Records from a data collection:
_ _ _
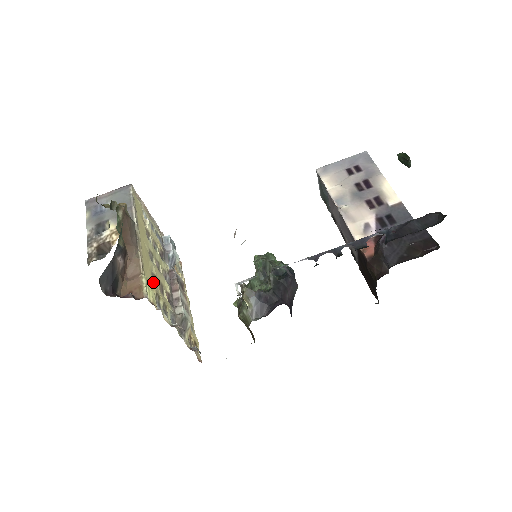
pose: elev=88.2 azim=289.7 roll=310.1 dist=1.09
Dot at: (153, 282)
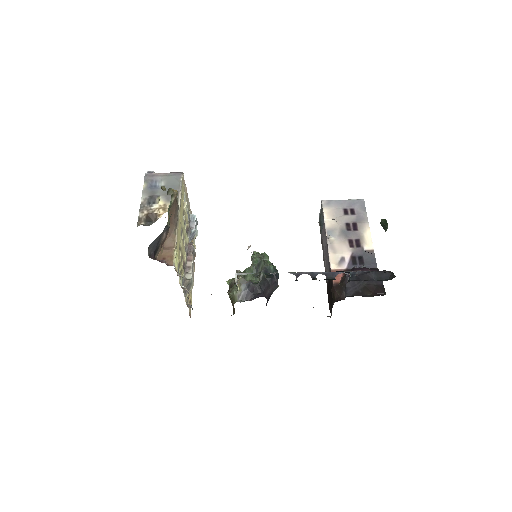
Dot at: (179, 253)
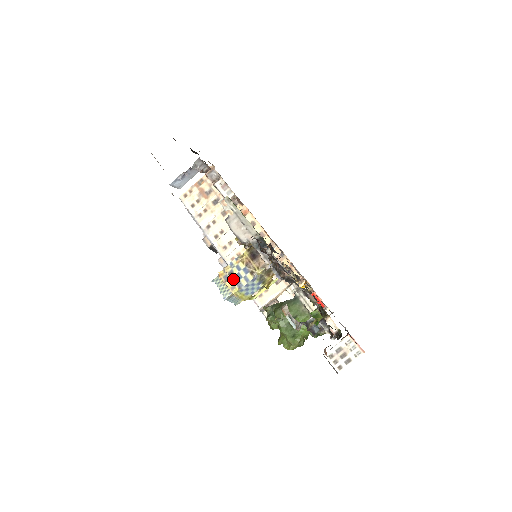
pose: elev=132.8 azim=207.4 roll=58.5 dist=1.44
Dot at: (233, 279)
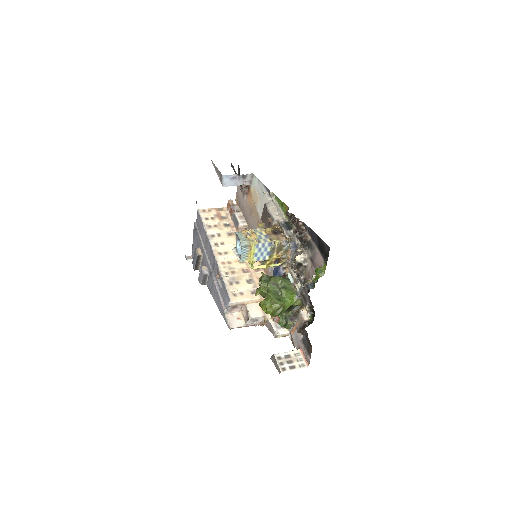
Dot at: (255, 236)
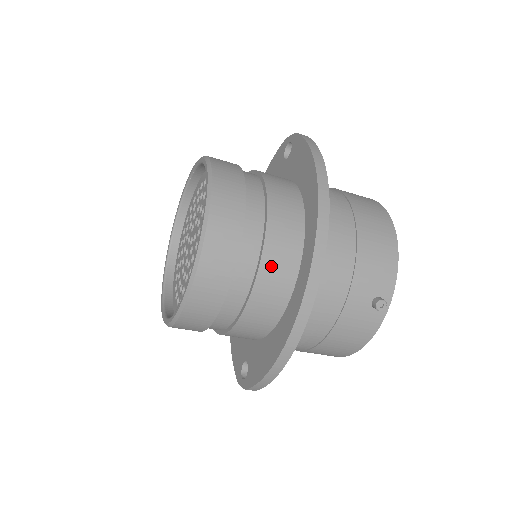
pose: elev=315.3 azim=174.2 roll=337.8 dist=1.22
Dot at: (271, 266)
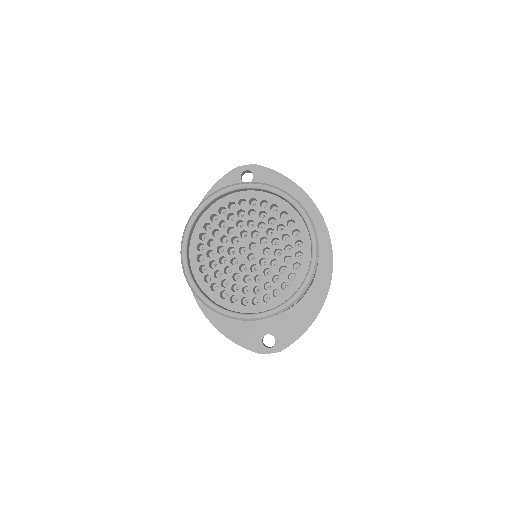
Dot at: occluded
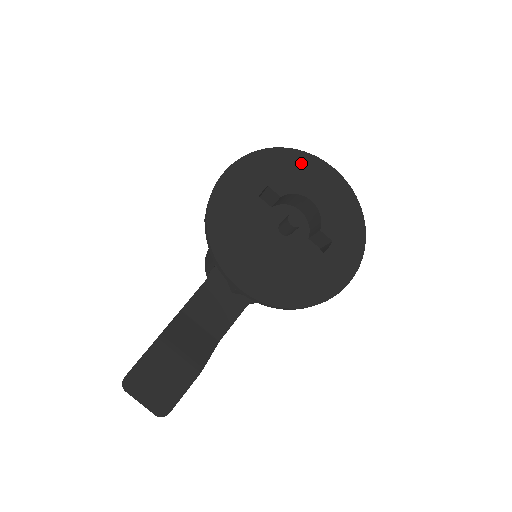
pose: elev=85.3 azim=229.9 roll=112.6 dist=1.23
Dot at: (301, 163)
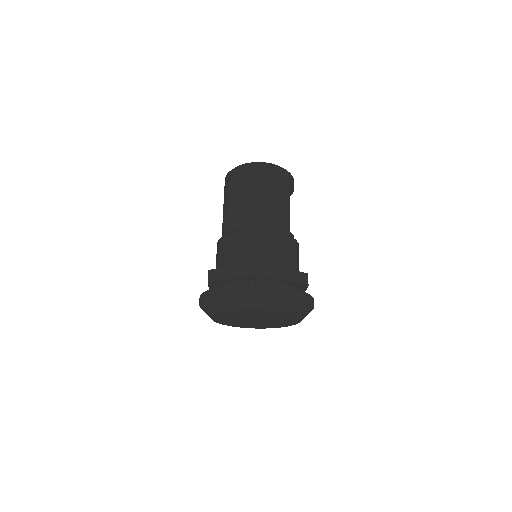
Dot at: (235, 311)
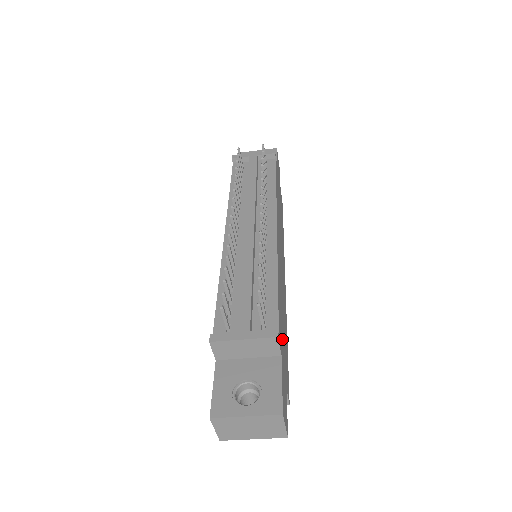
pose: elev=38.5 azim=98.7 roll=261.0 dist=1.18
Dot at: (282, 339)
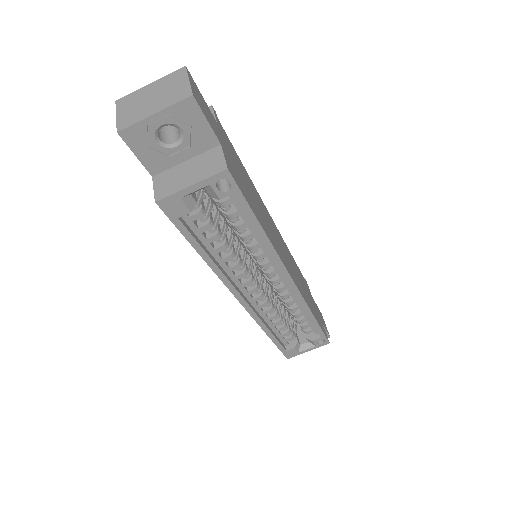
Dot at: (232, 155)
_ _ _
Extract every text line from the records above word for word, and omit the pictures from your answer.

• **EXERCISE ANSWER**:
pose: elev=88.2 azim=289.7 roll=310.1 dist=1.09
Dot at: (153, 282)
Dot at: (179, 253)
pose: elev=132.8 azim=207.4 roll=58.5 dist=1.44
Dot at: (233, 279)
Dot at: (255, 236)
pose: elev=315.3 azim=174.2 roll=337.8 dist=1.22
Dot at: (271, 266)
Dot at: occluded
pose: elev=85.3 azim=229.9 roll=112.6 dist=1.23
Dot at: (301, 163)
Dot at: (235, 311)
pose: elev=38.5 azim=98.7 roll=261.0 dist=1.18
Dot at: (282, 339)
Dot at: (232, 155)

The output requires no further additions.